El español (compatriota genéricamente vitriólico, inclasificable y que presume de haber roto el molde) sale de vacaciones y, lejos de pasar inadvertido tratando de mimetizarse con el paisanaje local, posee características por las que podría ser localizado al instante desde cualquier trasbordador espacial. Houston: tenemos un español. La primera es que se vuelve sordo cuando se trata de controlar los ruidos que emiten sus hijos. No es que aquí recupere el oído, no, pero digamos que entre tanto follón, puede que la cosa se quede en lo que hacemos aquí de toda la vida de Dios.

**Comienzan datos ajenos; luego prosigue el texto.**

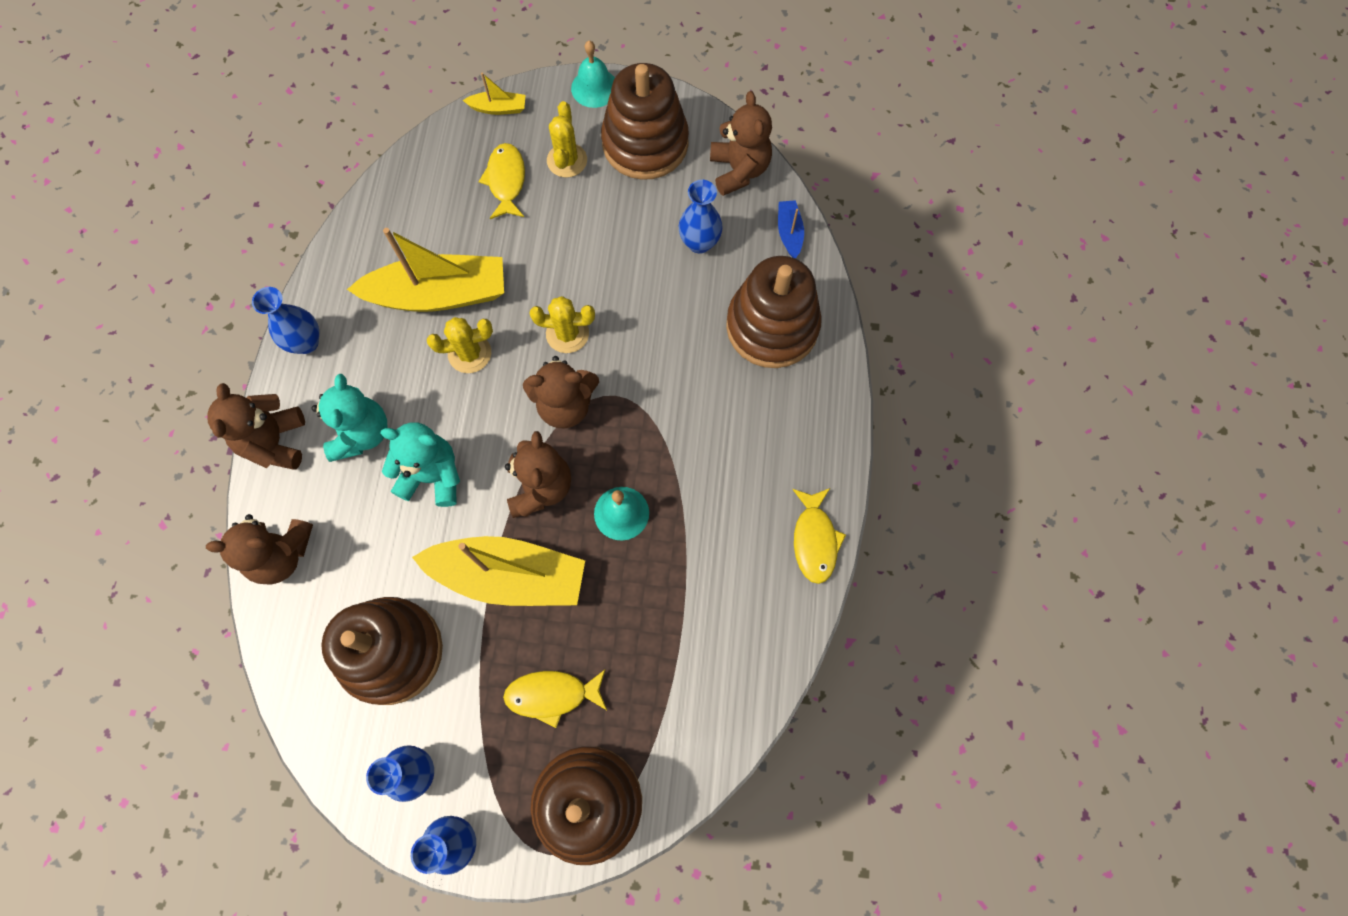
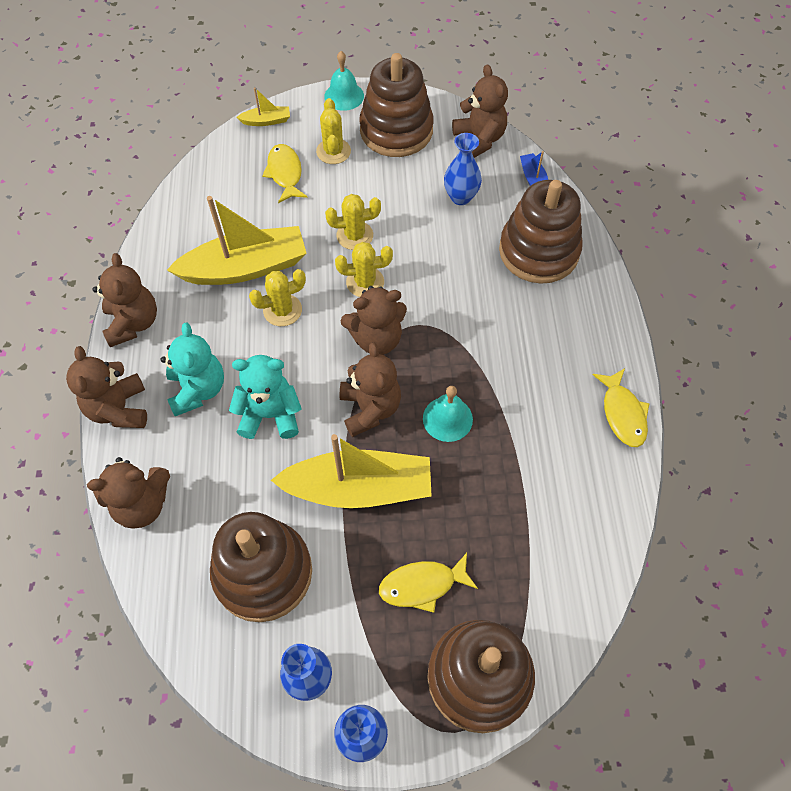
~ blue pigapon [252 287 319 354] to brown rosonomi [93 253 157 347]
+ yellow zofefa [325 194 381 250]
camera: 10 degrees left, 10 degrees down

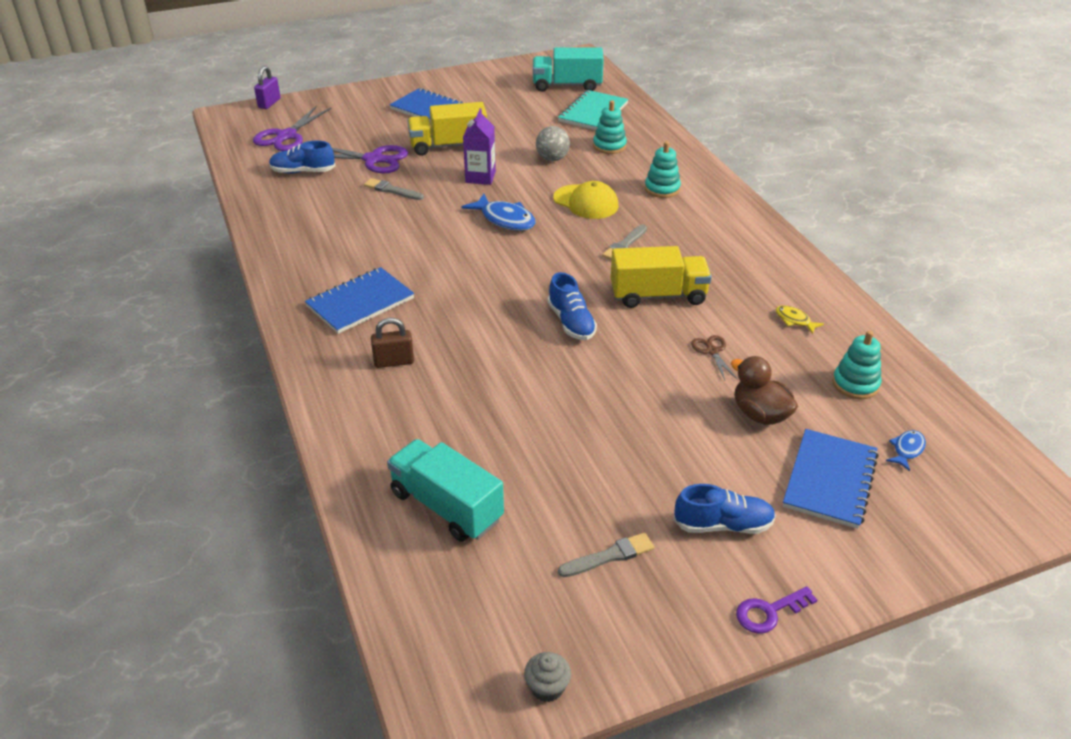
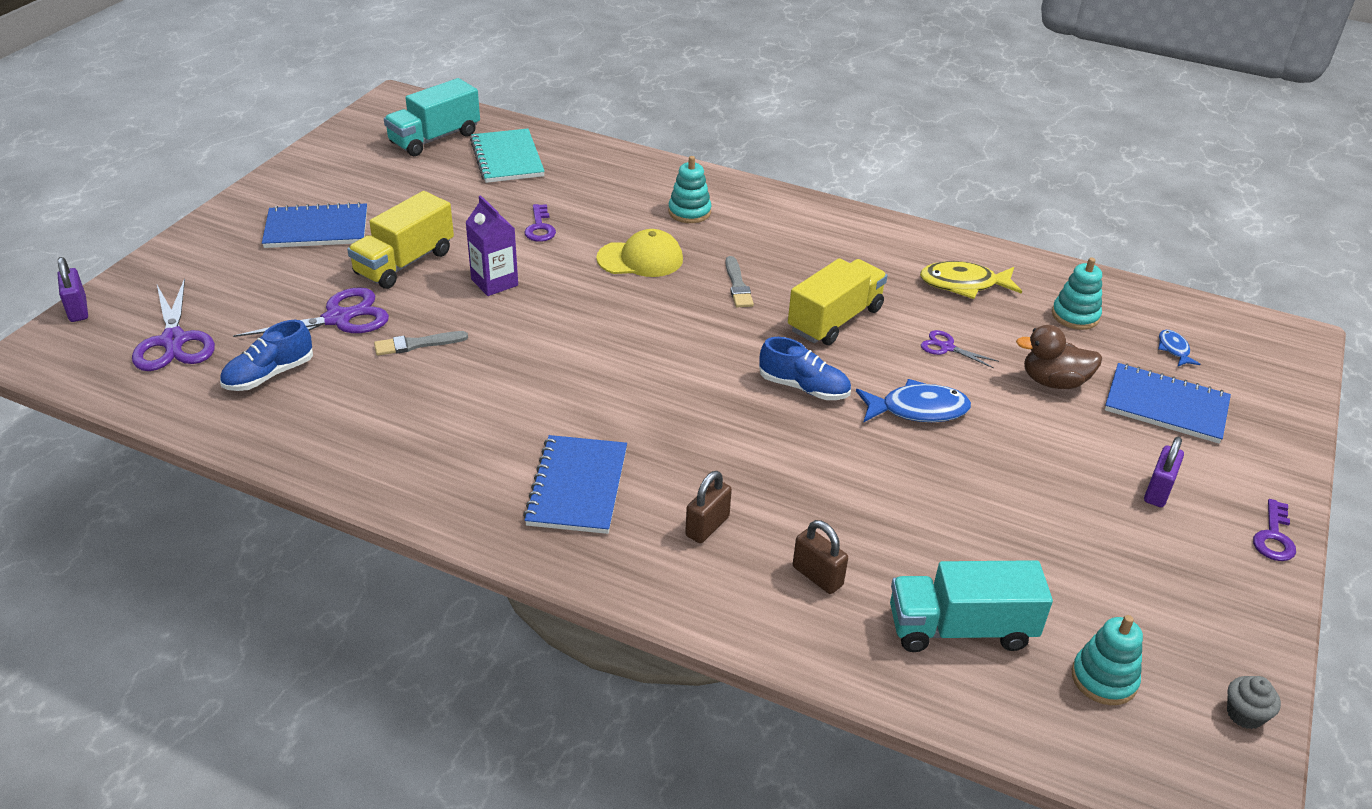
~ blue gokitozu [461 194 536 231] to [856 379 971 422]
~ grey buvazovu [536 126 570 161] to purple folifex [525 204 556 242]
- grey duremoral [558 532 654 577]
~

El asunto clama al cielo cuando el español sordo entra en un avión o en un restaurante, porque es ahí donde el espécimen patrio se viene arriba y considera que en el precio pagado se incluye la paciencia del vecino. Ya que estoy gustándome en la sociología barata, déjenme decirles que el español ejercita durante el retoce en el extranjero una ocupación fundamental y una preocupación esencial. La ocupación es la de comparar. Comparar todo el rato. Madre mía, con lo bueno que está haciendo en España ahora. Qué vergüenza, con lo rápido que se alquila un coche en España, y mira aquí. Vaya mierda de trenes que tienen. Luego van presumiendo y mira qué carreteras. Eso sí, el español regresa y se queja amargamente de lo que le cuesta todo eso, pero fuera saca pecho. Y se preguntarán por la preocupación. La eterna preocupación: la hora en la que se supone deja de poderse comer y cenar fuera de España, idea-fuerza que ha arruinado cientos de miles de puestas de sol con una cerveza fresquita en la mano. Menos mal que estamos ya de vuelta, ¿no? ¿O no, carajo?